No Economic Dividend
He said that Ghana is peaceful but under President Mahama, “There are no economic dividends.”
He said youth unemployment had reached alarming levels and that it is the greatest threat to the country saying, “The government has been on a borrowing binge that, if not stopped, will impoverish our nation and its people.
“Nobody would question borrowing to invest, but the IMF’s managing director Christine Lagarde has said that Ghana’s large borrowing was not generally used for investments, but was instead used to finance large recurrent spending.”
Nana Addo said the Mahama government has abandoned “all transparency in procurement, and big national projects are contracted out without any competitive bidding,” adding, “There are open accusations of corruption in government that have not been properly addressed. The 2016 Mo Ibrahim Index on African Governance cited Ghana as one of the two worst deteriorations in governance in the last decade among African countries.
“Ghana’s economic growth rate topped 14 percent in 2011, but collapsed to under 4 percent in 2014, driven by a sharp contraction in the industrial and service sectors. The Ghana currency went into freefall, inflationary pressures rose and today bank base rates average about 33 percent.”
Nana Akufo-Addo said the best way to describe Ghana’s economic situation currently “is one of wasted opportunities. The IMF predicts that our GDP growth in 2016 will be 3.3 percent – the lowest since 1994. Our GDP growth this year will be the lowest it has been since 1994.”
He said that national borrowing and spending were so out of control that “lenders no longer consider us a good risk,” adding, “As oil output increased, Ghana slid back into becoming a highly distressed indebted country.”

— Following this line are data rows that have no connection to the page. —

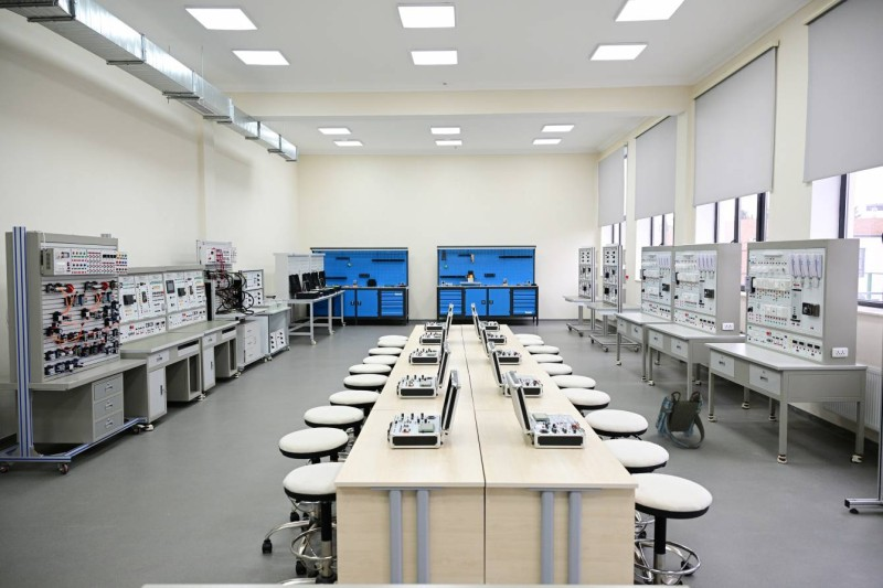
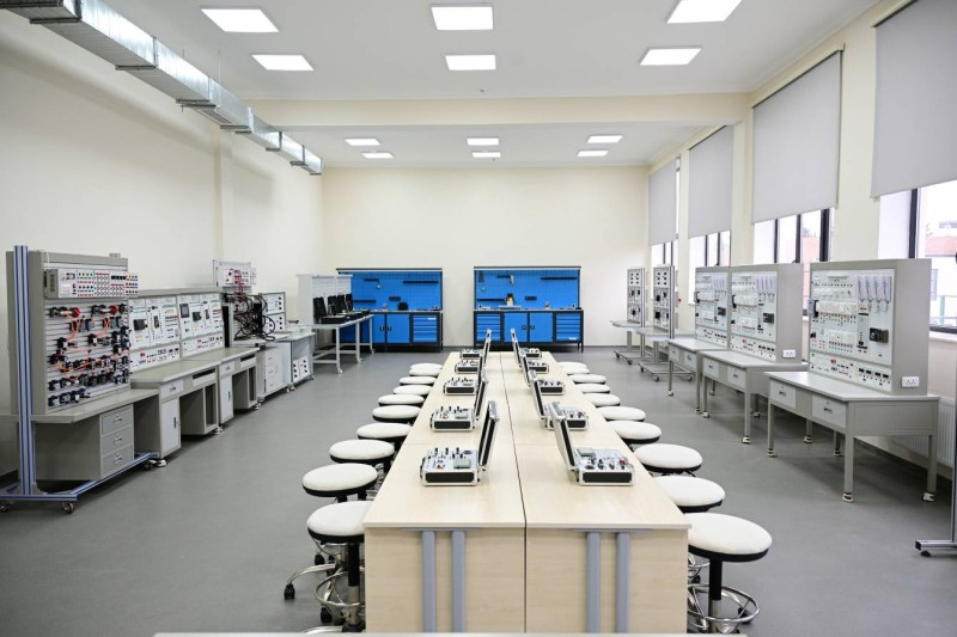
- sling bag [655,391,705,449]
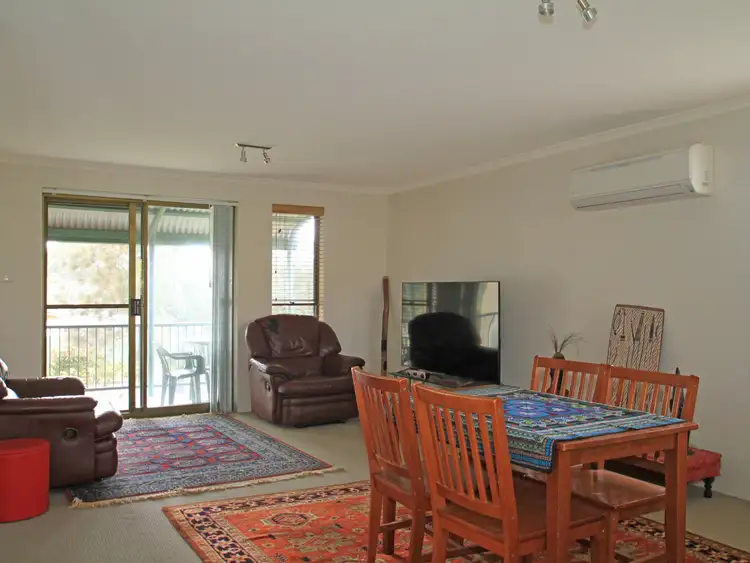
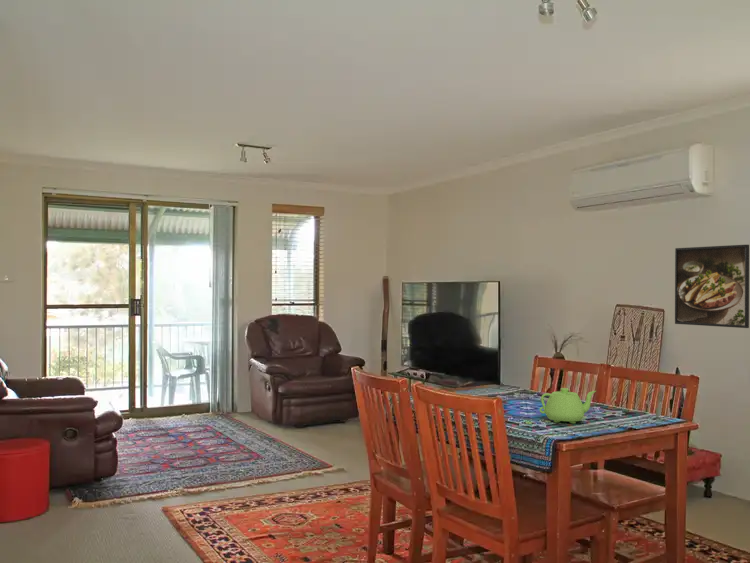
+ teapot [539,387,597,424]
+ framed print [674,244,750,329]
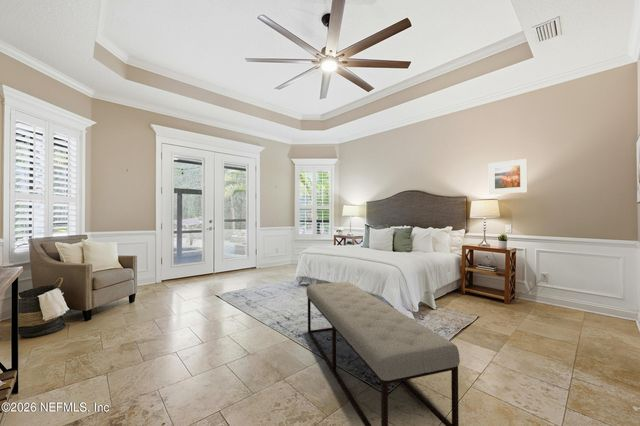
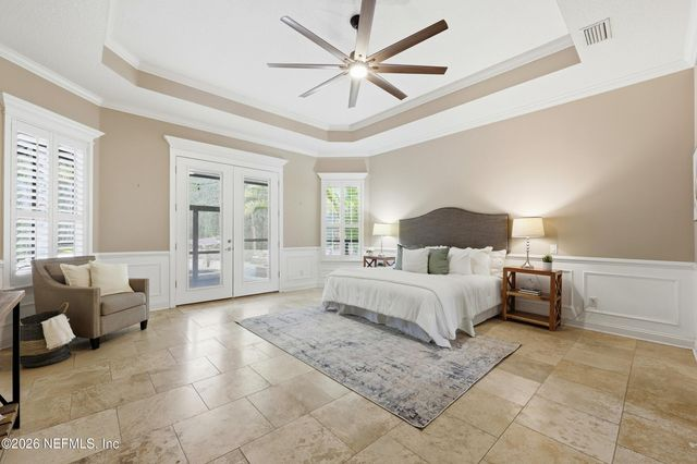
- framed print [488,158,528,195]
- bench [305,281,461,426]
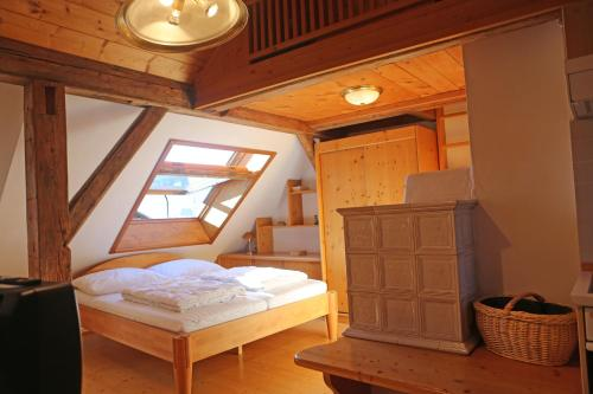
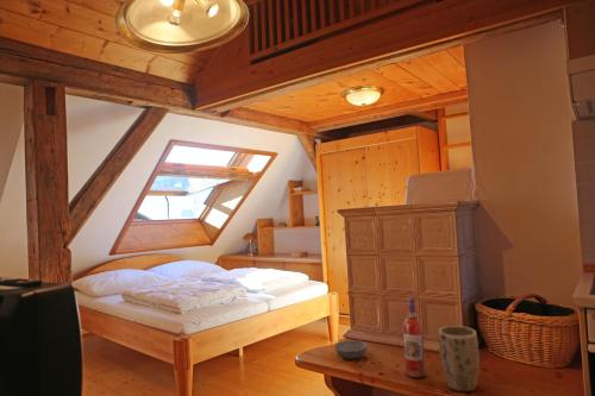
+ bowl [333,339,369,360]
+ plant pot [438,325,481,392]
+ wine bottle [402,296,427,378]
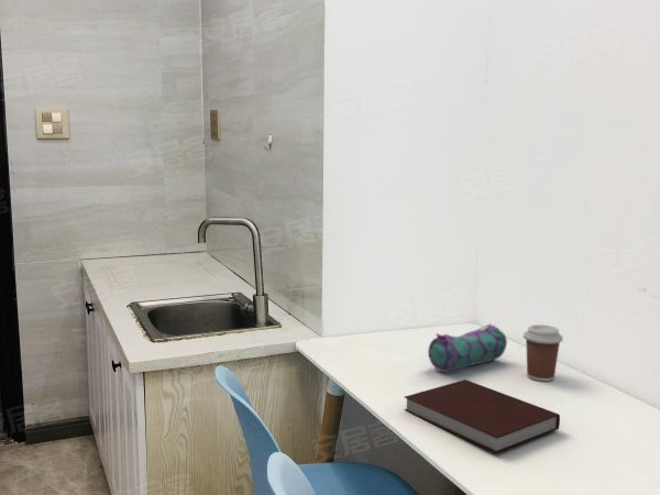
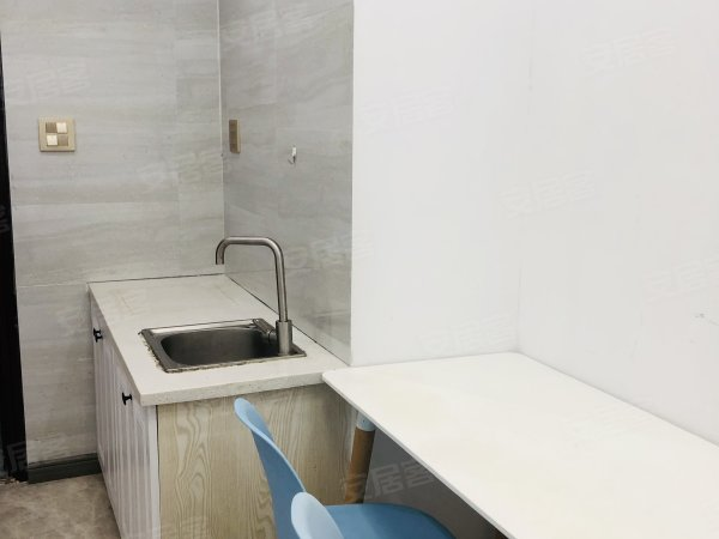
- pencil case [427,322,508,373]
- coffee cup [522,323,564,382]
- notebook [403,378,561,454]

He continued, “We are again dependent on payouts from the IMF, and negotiating national policies and reforms with foreign institutions. Foreign investors have been discouraged by the unstable economic conditions, and by the electricity crisis that has left Ghana with shortages and outages.”
The NPP flag bearer noted that President Mahama, after succeeding the late President Mills, went on a spending spree just to ensure that he continued in office; and it came at a huge cost to the country.
“In order to retain the presidency in the elections, President Mahama went on a dramatic four-month spending spree that tipped the current account deficit into the double-digit zone. He managed a disputed slim electoral victory but the consequences have stayed with us. My party went to court to contest the election results and, as our presidential candidate, I accepted the 5-4 Supreme Court ruling in favour of the result and we maintained the peace of our nation.”
He said economic progress has stalled under NDC, in spite of the massive oil discovery by the NPP. “By 2012, as we approached elections, Ghana was having economic difficulties: real GDP growth dropped from 14 percent in 2011 to 8 percent in 2012, and the fiscal deficit increased from -4 percent to -11.6 percent in the same period due to unbudgeted election-year spending,” Nana Addo recalled.
He said the NPP government under President J.A. Kufuor – under which he served as Attorney General and Minister of Justice and later Foreign Minister – had inherited what he called “a desperate economic situation” from the same NDC, but the ‘brave’ decisions the then government took brought Ghana on the path of economic progress,” to the admiration of the international community.
“As President Kufuor prepared to retire, the then opposition NDC rolled out a clever query during the 2008 elections: ‘Where’s the money in your pockets?’ Their campaign, fronted by then vice presidential candidate John Mahama, was based on the premise that macroeconomic stability did not matter; infrastructure development did not matter; the establishment of a National Health Insurance Scheme did not matter; Ghana halving poverty did not matter; Ghana becoming one of the first countries to meet the stringent conditions of the United States Millennium Challenge Account and signing for a $500 million grant for infrastructure development in 2006 did not matter,” Nana averred.